Cost by Size of Systems
A key consideration in examining these costs is the size of the solar installation, which is measured in kW capacity. Generally, a large solar energy property is one that is above 1,000 kW, and a small system is generally one with less capacity than that. Examining the cost trends for large and small properties can reveal whether there are significant differences between their cost decline rates.
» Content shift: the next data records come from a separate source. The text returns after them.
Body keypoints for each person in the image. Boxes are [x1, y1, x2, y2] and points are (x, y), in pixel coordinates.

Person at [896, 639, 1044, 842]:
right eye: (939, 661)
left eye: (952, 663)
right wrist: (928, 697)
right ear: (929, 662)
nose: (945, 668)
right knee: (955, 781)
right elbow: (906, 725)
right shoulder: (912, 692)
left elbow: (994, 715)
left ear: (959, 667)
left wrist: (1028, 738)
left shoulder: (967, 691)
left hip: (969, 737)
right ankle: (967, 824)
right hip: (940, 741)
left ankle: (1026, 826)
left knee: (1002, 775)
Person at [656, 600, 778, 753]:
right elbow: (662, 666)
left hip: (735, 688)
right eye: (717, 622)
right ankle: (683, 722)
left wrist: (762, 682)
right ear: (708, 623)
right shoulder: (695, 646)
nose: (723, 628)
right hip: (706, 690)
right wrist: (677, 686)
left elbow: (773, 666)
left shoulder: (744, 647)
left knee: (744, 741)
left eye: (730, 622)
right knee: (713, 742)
The cost per kW for large solar properties declined between 2010 and 2013, but the decline rate was inconsistent. Novogradac’s data shows that in 2010, the cost per kW for a large solar property was $5,882. This cost decreased by 9 percent in 2011, falling $528 to $5,354. In 2012, costs fell more quickly, declining by $1,495 to $3,859. That represents a 27.9 percent decline in cost per kW. The decline slowed a little in 2013, with costs declining by 18.1 percent, which is still a significant decrease of $700 per kW, to $3,159. Between 2010 and 2013, the cost per kW for large properties fell by 46.3 percent, or almost half. In dollar terms, Novogradac’s data shows the cost per kW for large solar installations fell by $2,722 between 2010 and 2013.
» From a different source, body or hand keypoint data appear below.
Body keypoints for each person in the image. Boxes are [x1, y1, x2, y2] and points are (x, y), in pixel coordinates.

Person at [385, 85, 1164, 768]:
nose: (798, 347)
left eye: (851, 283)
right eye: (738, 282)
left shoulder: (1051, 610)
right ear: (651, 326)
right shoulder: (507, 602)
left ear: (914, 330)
Small systems began with higher costs than their large counterparts. According to Novogradac’s data, the cost per kW for a small solar installation in 2010 was $7,885. In 2011, this cost fell by 18.2 percent, or roughly double the rate that the price fell for large systems. In dollar terms, costs per kW decreased by $1,439, to $6,447 in 2011. The cost decline rate for small properties slowed in 2012 while the equivalent rate for large energy properties accelerated; In 2012, cost per kW for small solar installations fell by 11 percent, or $706. The cost per kW for small solar properties in 2012 stood at $5,740. In 2013, cost per kW fell by $773, or 13.5 percent, to $4,967. Between 2010 and 2013, Novogradac’s research indicates the cost per kW for small solar properties fell by $2,919, or 37 percent. While both large and small properties experienced declines in their cost per kW between 2010 and 2013, the decrease in cost per kW for large solar installations was consistently faster. This suggests that not only do large solar installations benefit from economies of scale, which explains why it costs less to produce a kW for a larger property, but also that these advantages are expanding.

Industry Context
On March 5, the Solar Energy Industries Association (SEIA) released data on quarterly pricing for solar energy costs per kW between 2010 and 2013. While the data is not exactly comparable, it still provides an interesting guidepost. SEIA found that between 2010 and 2013, costs per kW for residential energy properties fell by 28 percent. This is roughly in line with Novogradac’s estimated 24.3 percent decline in costs per kW for residential energy properties. For commercial properties, SEIA found that costs per kW fell by 34.9 percent. While this figure is significantly lower than the 57.1 percent decline estimated by Novogradac, it remains in line with the general trends of strong cost decline across all sectors and stronger cost decline for commercial properties than residential properties.

SEIA’s data also allows for the trending of Novogradac & Company’s data. For example, if the average price per kW in 2005 was $10,000 and in 2014 the average price per kW was $5,000, then the trend is that prices in 2014 are 50 percent of the prices in 2005. This method, called “trending averages,” can be applied to Novogradac’s data to establish what the prices of past systems would be in the first quarter of 2014. The result of applying trending averages to Novogradac data, broken down by system size, can be seen on page 66.

Conclusions
The cost of producing solar energy has plummeted in the last few years, across all types and sizes of projects. Commercial and residential solar energy systems generated electricity at a lower and lower cost. Production costs for electricity from both small and large solar systems declined between 2010 and 2013, albeit not at the same rate. While the link is not entirely causal, there is strong evidence to suggest that the ITC is at least partially responsible for this cost decline.